Primary Investigators: 

Lisa McLaughlin, Miami University; Susan Feiner, University of Southern Maine

Partnering Organizations: 

Chica Luna Productions; Making Contact/National Radio Project


Feminist media are essential to the process of framing and advancing women's economic and human rights.   They are the central actors in a small but vibrant  “feminist counter-public sphere,” where groups marginalized by gender offer interpretations of their identities, needs and  interests in opposition to mainstream representations of women’s place(s) in society.   Yet  the funding difficulties facing the feminist media sector are calling the viability of this role into question.   As participants and researchers of this counter-public sphere, we are concerned that the space for airing oppositional voices is shrinking.

Feminist media have not been subject to systematic research attention or organizing efforts as a sector.  Increasingly, however, their survival may require it.  Our project focuses on three closely connected questions in this context: 

  • What are the relevant financial, structural, and production characteristics of the estimated 200+ feminist media organizations in the United States? 
  • To what extent do these organizations collaborate in funding, advertising, audience outreach, media projects, and capacity building? 
  • How do existing collaborations leverage women’s media organization (WMO) strengths; how could greater collaboration lead to enhanced financial sustainability; and what forms of funding collaboration are most likely to succeed in the WMO environment?

These questions cannot be answered without an effort to map WMOs: their size, geographic reach, funding (level and sources), and range of activities. We also need to know the sectoral distribution of these organizations; how many are for-profit, not-for-profit, public or private?  These basic information deficits are a barrier to bringing feminist media organizations together in pursuit of greater financial stability and sustainability. The primary objective of the project involves creating a forum in which WMOs can work collaboratively to build sustainable funding mechanisms for underwriting feminist media activities.
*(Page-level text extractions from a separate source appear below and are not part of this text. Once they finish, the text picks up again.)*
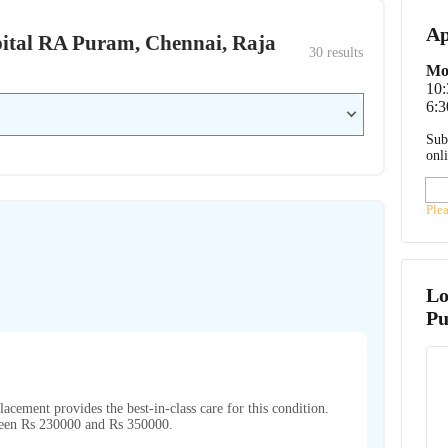
Ap
ospital RA Puram, Chennai, Raja
30
 results
Mo
10
6:3
Sub
onl
Ple
Lo
P
placement provides the best-in-class care for this condition.
tween Rs 230000 and Rs 350000.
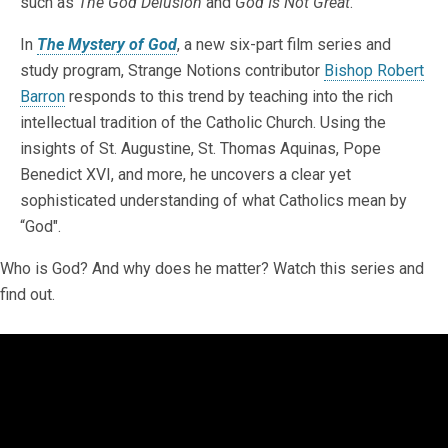
such as
The God Delusion
and
God Is Not Great
.
In
The Mystery of God
, a new six-part film series and
study program, Strange Notions contributor
Bishop Robert
Barron
responds to this trend by teaching into the rich
intellectual tradition of the Catholic Church. Using the
insights of St. Augustine, St. Thomas Aquinas, Pope
Benedict XVI, and more, he uncovers a clear yet
sophisticated understanding of what Catholics mean by
“God".
Who is God? And why does he matter? Watch this series and
find out.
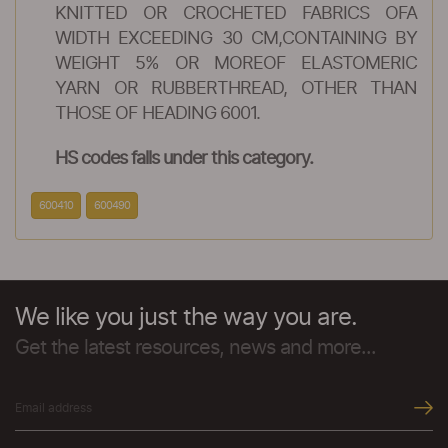
KNITTED OR CROCHETED FABRICS OFA
WIDTH EXCEEDING 30 CM,CONTAINING BY
WEIGHT 5% OR MOREOF ELASTOMERIC
YARN OR RUBBERTHREAD, OTHER THAN
THOSE OF HEADING 6001.
HS codes falls under this category.
600410
600490
We like you just the way you are.
Get the latest resources, news and more...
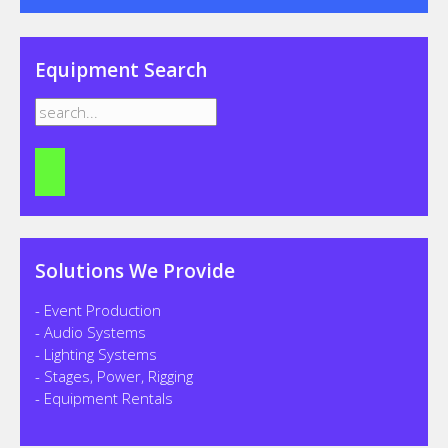
Equipment Search
Solutions We Provide
- Event Production
- Audio Systems
- Lighting Systems
- Stages, Power, Rigging
- Equipment Rentals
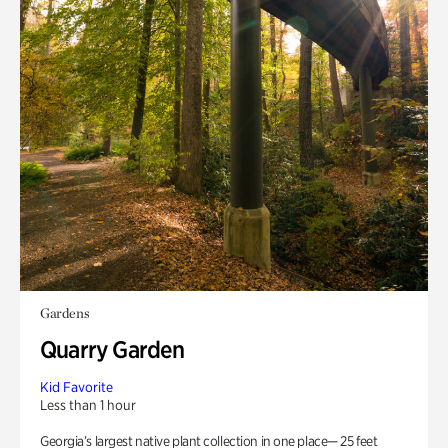
Gardens
Quarry Garden
Kid Favorite
Less than 1 hour
Georgia’s largest native plant collection in one place— 25 feet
This forum, the Women’s Media Equity Collaborative (WMEC), will begin with a research and outreach partnership designed to understand and address the severe underfunding of US WMOs.

Voices

One might assume that the expansion of alternative media is indicative of the financial stability in this sector. Anyone who works in alternative media can attest to the fact that raising adequate funds  has never been easy. This problem is especially pronounced today because of a collapse in public expenditures that might support noncommercial forms of media and the related erosion of the efficacy of traditional modes for funding independent media. For the alternative media sector, identifying and building sustainable funding mechanisms is enormously challenging but an absolute necessity if we are to enjoy a thriving public sphere.